Much of what you say rings true. Over the past 6-8 months, roughly. It has probably been the most trying yet enlightening period I’ve experienced, and for that I was very thankful. Before this initial incident, I believe I had convinced myself that I had it “all figured out”, when in truth, this wasn’t the case. If anything, this exposed that. I suppressed most of my initial feelings on the incident, and think they are working there way through me now. I know our judgments and reactions can often be mirrors of ourselves, and i’m fairly certain it’s currently my case. A part of me feels embarrassed and shameful, another part feels angry at them for “leading me on” and myself for “playing along”. It’s like I feel “violated” to a degree. I value honesty and respect in all relationships, friends or more, superficial or intimate, and the lack of it even in this small instance infuriates me. And of course, i’m so highly critical of myself, I give myself little to no room for err. I do want to focus more however, on loving myself, and on the people in my life who I know love me as well.

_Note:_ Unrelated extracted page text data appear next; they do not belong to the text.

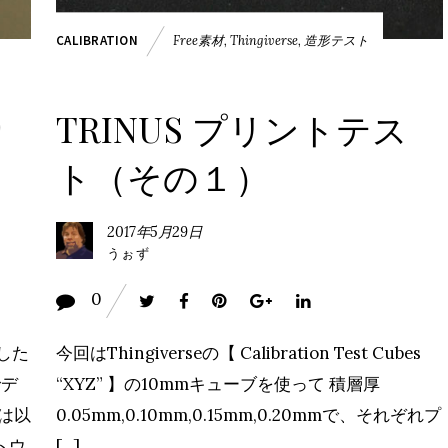
Free素材
,
Thingiverse
,
造形テスト
CALIBRATION
り
TRINUS プリントテス
ト（その１）
2017年5月29日
うぉず
0
ました
今回はThingiverseの【 Calibration Test Cubes
でデ
“XYZ” 】の10mmキューブを使って 積層厚
れは以
0.05mm,0.10mm,0.15mm,0.20mmで、それぞれプ
トウ
[…]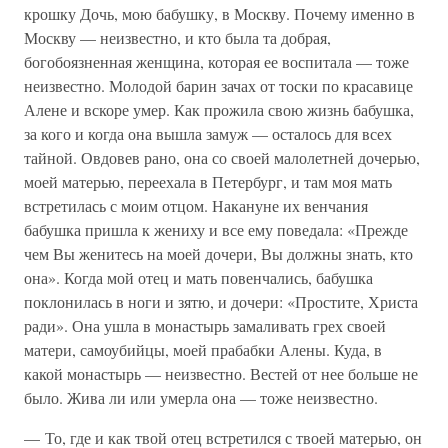
крошку Дочь, мою бабушку, в Москву. Почему именно в
Москву — неизвестно, и кто была та добрая,
богобоязненная женщина, которая ее воспитала — тоже
неизвестно. Молодой барин зачах от тоски по красавице
Алене и вскоре умер. Как прожила свою жизнь бабушка,
за кого и когда она вышла замуж — осталось для всех
тайной. Овдовев рано, она со своей малолетней дочерью,
моей матерью, переехала в Петербург, и там моя мать
встретилась с моим отцом. Накануне их венчания
бабушка пришла к жениху и все ему поведала: «Прежде
чем Вы женитесь на моей дочери, Вы должны знать, кто
она». Когда мой отец и мать повенчались, бабушка
поклонилась в ноги и зятю, и дочери: «Простите, Христа
ради». Она ушла в монастырь замаливать грех своей
матери, самоубийцы, моей прабабки Алены. Куда, в
какой монастырь — неизвестно. Вестей от нее больше не
было. Жива ли или умерла она — тоже неизвестно.
— То, где и как твой отец встретился с твоей матерью, он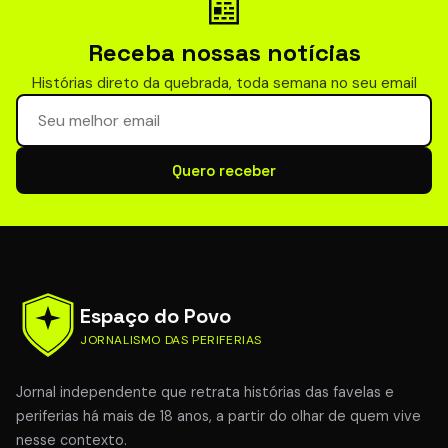
📰
Receba nossas notícias
Histórias direto da quebrada, toda semana no seu email
Seu email para newsletter
Quero receber
Espaço do Povo
JORNALISMO DAS PERIFERIAS
Jornal independente que retrata histórias das favelas e
periferias há mais de 18 anos, a partir do olhar de quem vive
nesse contexto.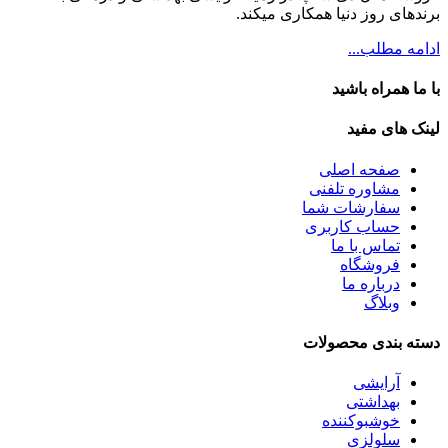
برندهای روز دنیا همکاری میکند.
ادامه مطلب...
با ما همراه باشید
لینک های مفید
صفحه اصلی
مشاوره تلفنی
سفارشات شما
حساب کاربری
تماس با ما
فروشگاه
درباره ما
وبلاگ
دسته بندی محصولات
آرایشی
بهداشتی
خوشبوکننده
سلولزی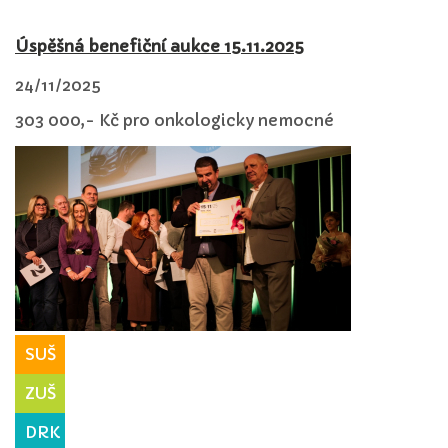
Úspěšná benefiční aukce 15.11.2025
24/11/2025
303 000,- Kč pro onkologicky nemocné
SUŠ
ZUŠ
DRK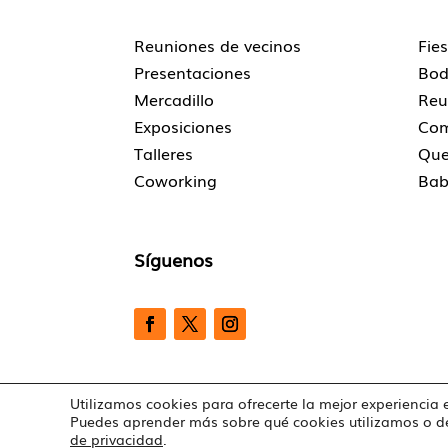
Reuniones de vecinos
Fie
Presentaciones
Bod
Mercadillo
Reu
Exposiciones
Com
Talleres
Que
Coworking
Bab
Síguenos
Utilizamos cookies para ofrecerte la mejor experiencia 
Puedes aprender más sobre qué cookies utilizamos o de
de privacidad
.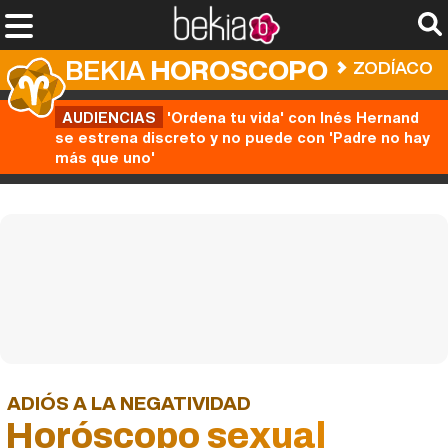
BEKIA
HOROSCOPO
ZODÍACO
AUDIENCIAS
'Ordena tu vida' con Inés Hernand
se estrena discreto y no puede con 'Padre no hay
más que uno'
ADIÓS A LA NEGATIVIDAD
Horóscopo sexual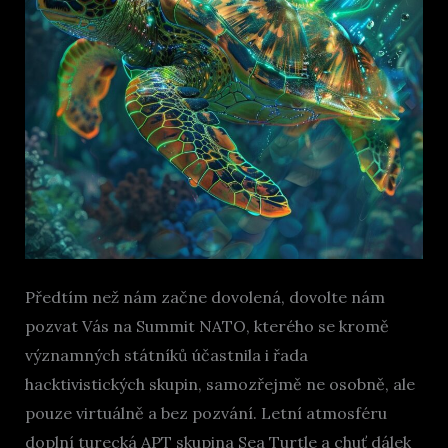
Předtím než nám začne dovolená, dovolte nám
pozvat Vás na Summit NATO, kterého se kromě
významných státníků účastnila i řada
hacktivistických skupin, samozřejmě ne osobně, ale
pouze virtuálně a bez pozvání. Letní atmosféru
doplní turecká APT skupina Sea Turtle a chuť dálek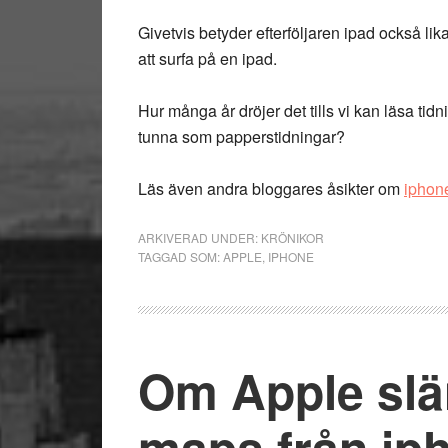
Givetvis betyder efterföljaren ipad också li
att surfa på en ipad.
Hur många år dröjer det tills vi kan läsa tid
tunna som papperstidningar?
Läs även andra bloggares åsikter om
iphon
ARKIVERAD UNDER:
KRÖNIKOR
TAGGAD SOM:
APPLE
,
IPHONE
Om Apple slä
maps från ipho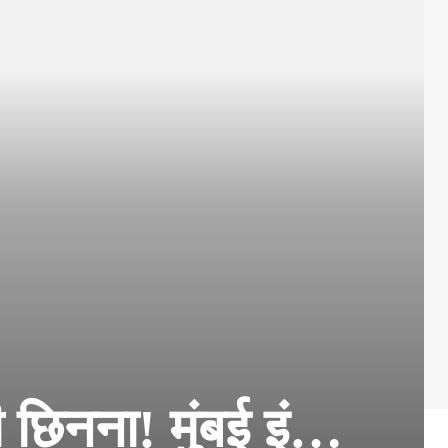
ी छिनना! मुंबई इं…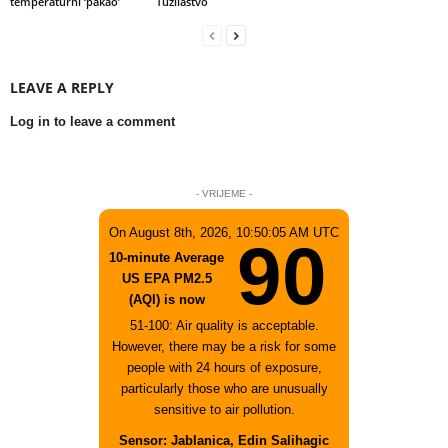
temperaturni ‘pakao’
Tužilaštvo
LEAVE A REPLY
Log in to leave a comment
- VRIJEME -
On August 8th, 2026, 10:50:05 AM UTC
90
10-minute Average
US EPA PM2.5
(AQI) is now
51-100: Air quality is acceptable.
However, there may be a risk for some
people with 24 hours of exposure,
particularly those who are unusually
sensitive to air pollution.
Sensor: Jablanica, Edin Salihagic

As you said, I know the road won’t be easy, but i’m sure it’s worth it.
Thank you very much again Jessa
Best
BruceJanuary 5, 2014 at 3:41 am #48404BruceParticipantAikiBen
Thank you for reaching out!
A lot of what you’re saying makes a great deal of sense. Our personal boundaries needed a good amount of work, and it definitely contributed to the situation. What really stood out to me was how you described the subtlety between kindness, and more or less putting your foot down. It’s something i’ve been able to demonstrate at times, but certainly not on a consistent basis, nor to the amount i’d like to display. I will also look more into both the infatuation concept, as well as David DeAngelo to gain further insight. Oddly enough, I was able to “cut off” and walk away fairly easily from a similar relationship years ago, this time I think was so difficult due to the blurred roles and nature of the relationship as a whole. Still, it is somewhat comforting that internally, I seem to be able to detect this and make strides to rectify it, as I have done in past relationships.